Fattani asserts that the agency’s evaluation was unreasonable because the RFP did not expressly permit the agency to seek additional past performance references.  Additionally, Fattani contends that the agency improperly determined that none of Fattani’s past performance references were of similar size and complexity.

In light of the RFP’s stated evaluation criteria, we find that the agency reasonably evaluated Fattani’s past performance references.  Contrary to Fattani’s view, our cases explain that an agency is generally not precluded from considering any relevant past performance information, regardless of its source.  See, e.g., Diamond Information Sys., LLC, B‑410372.2, B‑410372.3, Mar. 27, 2015, 2015 CPD ¶ 122 at 9; A1 Procurement JVD, B‑404800.4, Oct. 11, 2011, 2011 CPD ¶ 213 at 4.  Consequently, the agency acted reasonably when it solicited additional past performance references beyond those listed in Fattani’s proposal, notwithstanding the fact that the solicitation did not specify that the agency could seek alternate past performance information sources.  Furthermore, GAO’s in camera review[3] of the record reveals that Fattani received negative reviews of its performance from some of its listed references and other entities the agency had contacted.  AR Tab 19, Fattani Past Performance Memorandum at 1.

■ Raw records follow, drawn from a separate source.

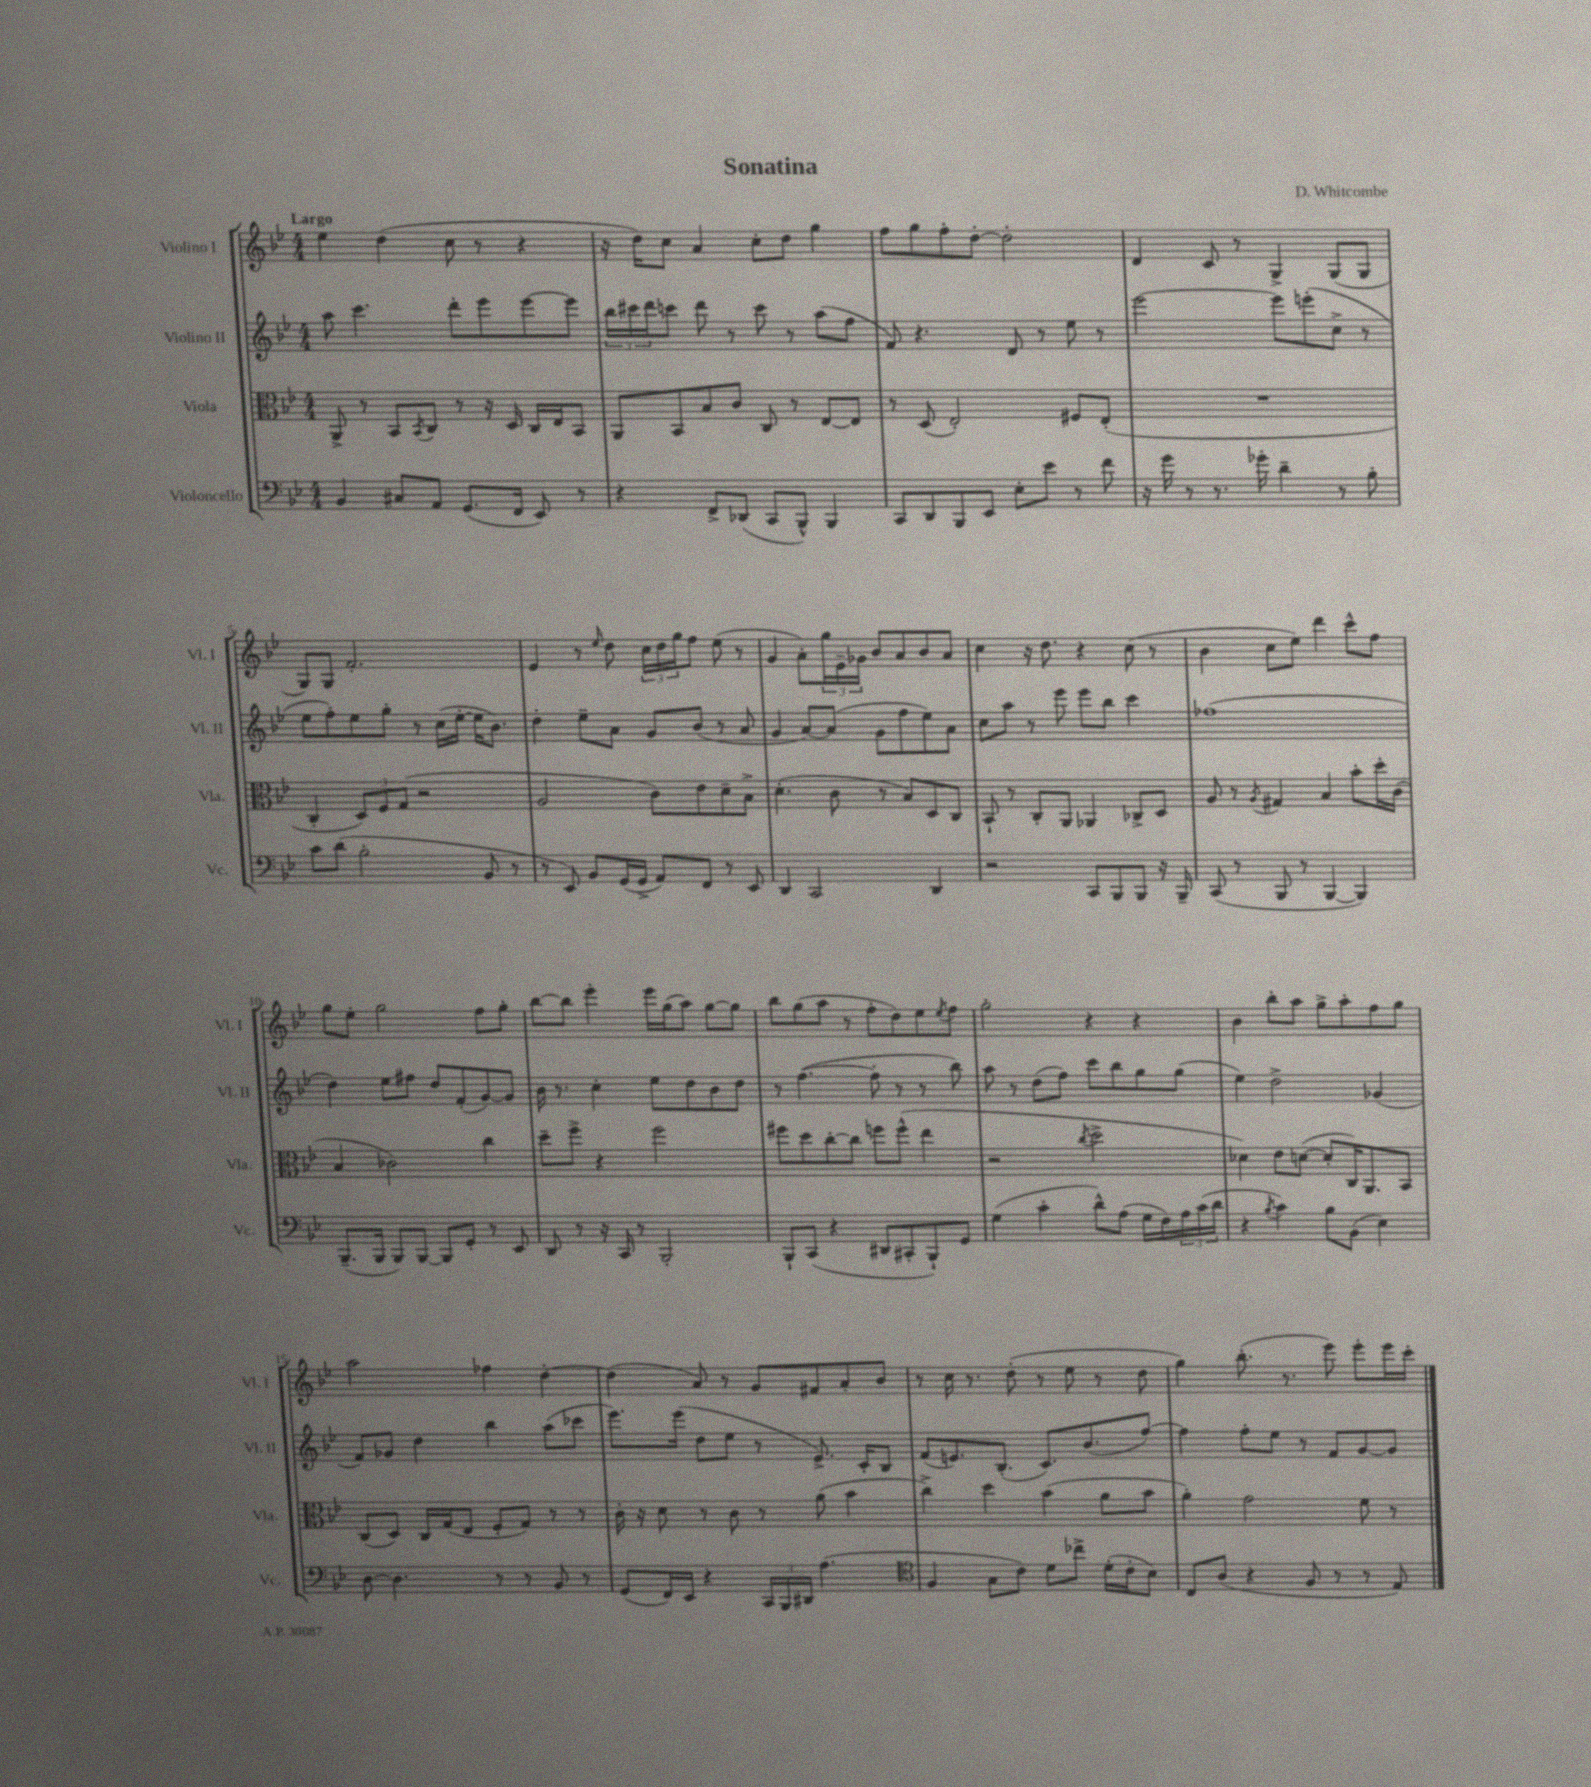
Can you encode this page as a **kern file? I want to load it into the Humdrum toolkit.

**kern	**kern	**kern	**kern
*staff4	*staff3	*staff2	*staff1
*clefF4	*clefC3	*clefG2	*clefG2
*k[b-e-]	*k[b-e-]	*k[b-e-]	*k[b-e-]
*M4/4	*M4/4	*M4/4	*M4/4
4BB-	8AA^	8aa	4ee-
.	8r	4.ccc	.
8C#	8BB-	.	(4dd
.	8qBB-	.	.
8AA	8C	.	.
(8.GG	8r	8ddd'	8cc
.	16r	8eee-	8r
16FF	16D	.	.
8EE-)	16C	[8eee-	4r
.	16E-	.	.
8r	8BB-	8eee-]	.
=	=	=	=
4r	8AA	24bb-	16r
.	.	24ccc#	.
.	.	.	16dd)
.	.	24ddd	.
.	8BB-	8ccc	8cc
8FF^	8B-	8ddd	4a
(8DD-	8c	8r	.
8CC	8C	8ccc	8cc'
8BBB-^^)	8r	8r	8dd
4BBB-	[8E-	(8aa	4gg
.	8E-]	8ff	.
=	=	=	=
8CC	8r	8f)	8ff
8DD	(8D	4.r	8gg
8BBB-	2E-')	.	8ff'
8EE-	.	.	[8dd'
8E-'	.	8d	2dd']
8e-	.	8r	.
8r	8F#	8ee-	.
8f	(8E-'	8r	.
=	=	=	=
16r	1r	[2eee-	4d
16g	.	.	.
8r	.	.	.
8.r	.	.	8c
.	.	.	8r
16g-'	.	.	.
4d~	.	8eee-]	4G^
.	.	(8eee'	.
8r	.	8cc^	(8G
8B-'	.	8r	8G
=	=	=	=
8c	4C'	8ee-	8G)
(8d	.	8ff')	8G
2B-'	12D)	8ee-	2.f'
.	12F	.	.
.	.	8gg'	.
.	(12G	.	.
.	2r	8r	.
.	.	(16cc	.
.	.	[16ee-'	.
8BB-	.	16ee-]	.
.	.	8.b-)	.
8r	.	.	.
=	=	=	=
8r	2A	4dd'	4e-
8EE-)	.	.	.
8BB-	.	8ee-~	8r
.	.	.	16qqee-
(16GG	.	8a	8dd
16GG^	.	.	.
8AA)	8c)	8g	24cc
.	.	.	24dd
.	.	.	24gg
8FF	8e-	(8b-	8ff
8r	8d~	8r	(8ee-
8EE-	8B-^	8a	8r
=	=	=	=
4DD	(4.d'	4g	4g
2CC	.	[8a)	8a')
.	8c	(8a]	24gg
.	.	.	24e-~
.	.	.	24g-
.	8r	8g	8b-
.	8B-)	8ff	8a
4DD	8D	8ee-)	8b-
.	8C	8a	8a
=	=	=	=
2r	8BB-`	8cc	4cc
.	8r	8aa	.
.	8C'	8r	16r
.	.	.	8.dd
.	8AA	8eee-	.
8CC	4AA-	8eee-	4r
8BBB-	.	8bb-	.
8BBB-	8C-^	4ccc	(8cc
16r	8D	.	8r
16BBB-~	.	.	.
=	=	=	=
(8CC	8A	(1ff-	4b-
8r	8r	.	.
.	8qA	.	.
8BBB-	4G#	.	8cc
8r	.	.	8ee-)
[4BBB-	4B-	.	4ddd
4BBB-])	8b-'	.	8ccc^^
.	16dd'	.	8ff
.	(16c	.	.
=	=	=	=
(8.BBB-~	4B-	4dd)	8gg
.	.	.	8ee-'
16BBB-	.	.	.
8BBB-)	2c-)	8ee-	2gg
[8BBB-	.	8ff#	.
8BBB-]	.	8dd	.
8GG'	.	(8f'	.
8r	4cc	[8g)	8ff
8EE-	.	8g]	8gg'
=	=	=	=
8DD	8dd~	16b-	[8bb-
.	.	8.r	.
8r	8ff^	.	8bb-]
16r	4r	4cc'	4eee-'
16CC	.	.	.
8r	.	.	.
2BBB-'	2ff	8ee-	16eee-
.	.	.	(16gg
.	.	8dd	8aa)
.	.	8b-	[8gg
.	.	8dd	8gg]
=	=	=	=
8BBB-`	8ff#	8r	8bb-
(8CC	8dd	([4.ff	(8gg
4r	[8cc'	.	8aa
.	8cc]	.	8r
8DD#	8ff	8ff']	8ff'
8CC#'	(8ff^^	8r	8dd)
8BBB-`)	4ee-	8r	8ee-
.	.	.	8qee-
8GG	.	8bb-)	8ff
=	=	=	=
(4G	2r	8aa	2gg'
.	.	8r	.
4c'	.	(8dd	.
.	.	8ff)	.
.	8qcc	.	.
8d^^)	2dd^	8ccc	4r
(8A	.	8bb-	.
16G	.	8gg	4r
16F)	.	.	.
24A	.	(8gg	.
(24c	.	.	.
24d	.	.	.
=	=	=	=
4r	4d-)	4ee-)	4b-
8qB-	.	.	.
4c)	8e-	2dd^	8bb-'
.	([8d	.	8aa
8B-	8d']	.	8gg^
(8BB-	16C)	.	8aa'
.	8.AA	.	.
4E-)	.	(4g-	8ff
.	8BB-	.	8gg
=	=	=	=
[8D	(8C	8f)	2aa
4.D]	8D)	8g-	.
.	16C	4dd	.
.	(16G	.	.
.	8E-	.	.
8r	8F'	4bb-	4ff-
8r	8G)	.	.
8BB-	8r	(8aa	[4dd'
8r	8r	8ccc-	.
=	=	=	=
(8GG	16c'	8.eee-)	(4dd]
.	16r	.	.
16FF)	8d	.	.
16EE-	.	(16eee-	.
4r	8r	8dd	8a)
.	8c	8ee-	8r
24CC	8r	8r	8g
24BBB-	.	.	.
24DD#	.	.	.
(4.A	(8a	8.e-^)	8f#
.	4b-	.	8a'
.	.	16c'	.
.	.	8B-	8b-
=	=	=	=
*clefC4	*	*	*
4F	4cc^)	(8f	8r
.	.	8.e)	16cc
.	.	.	8.r
8G	4dd	.	.
.	.	(8.B-'	.
8c)	.	.	(8dd'
8d	(4b-	8.c)	8r
8cc-^	.	.	8ee-
.	.	(8.b-	.
(16d'	8a	.	8r
16c'	.	.	.
8B-)	8b-	[8ff)	8dd
=	=	=	=
8C	4a')	4ff]	4gg)
(8A	.	.	.
4r	2g	8ff'	(8.bb-'
.	.	8ee-	.
.	.	.	8.r
8F	.	8r	.
8r	.	8f	8eee-)
8r	8f	[8g	8eee-'
8E-)	8r	8g]	16eee-
.	.	.	16ccc'
==	==	==	==
*-	*-	*-	*-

As to Fattani’s alternate allegation, we find that the agency reasonably evaluated Fattani’s past performance references for similar size and complexity.  Of Fattani’s five references, only one adequately describes the performance, and that job was not similar in size or complexity to the instant contract.  That job required distribution to only 90 stores, while the instant contract requires distribution to over 5,500 outlets.  Thus, Fattani’s past performance proposal did not demonstrate that it had successfully completed previous similar projects.  Accordingly, based on the record before us, we find that the agency reasonably evaluated Fattani’s proposal under the past performance factor.

The protest is denied.

Susan A. Poling
General Counsel



[1] To be eligible for award, each offeror must provide proof that the firm is a Malawian company and owned and managed by Malawian citizens or permanent residents.  RFP at 48. 

[2] The letter stated “[w]e can move as many trucks as requested within a period of 1-2 days and usually takes 6-8 days for the truck to arrive at their premises in Blantyre, Malawi.”  AR Tab 7, Fattani Technical Proposal at 6.  Thus, the timeline provided translates into a period of 7-10 days in order to receive new paper from the South African supplier.

[3] This protest is not subject to a GAO protective order because Fattani decided to proceed pro se.  As such, Fattani did not have access to review certain documents.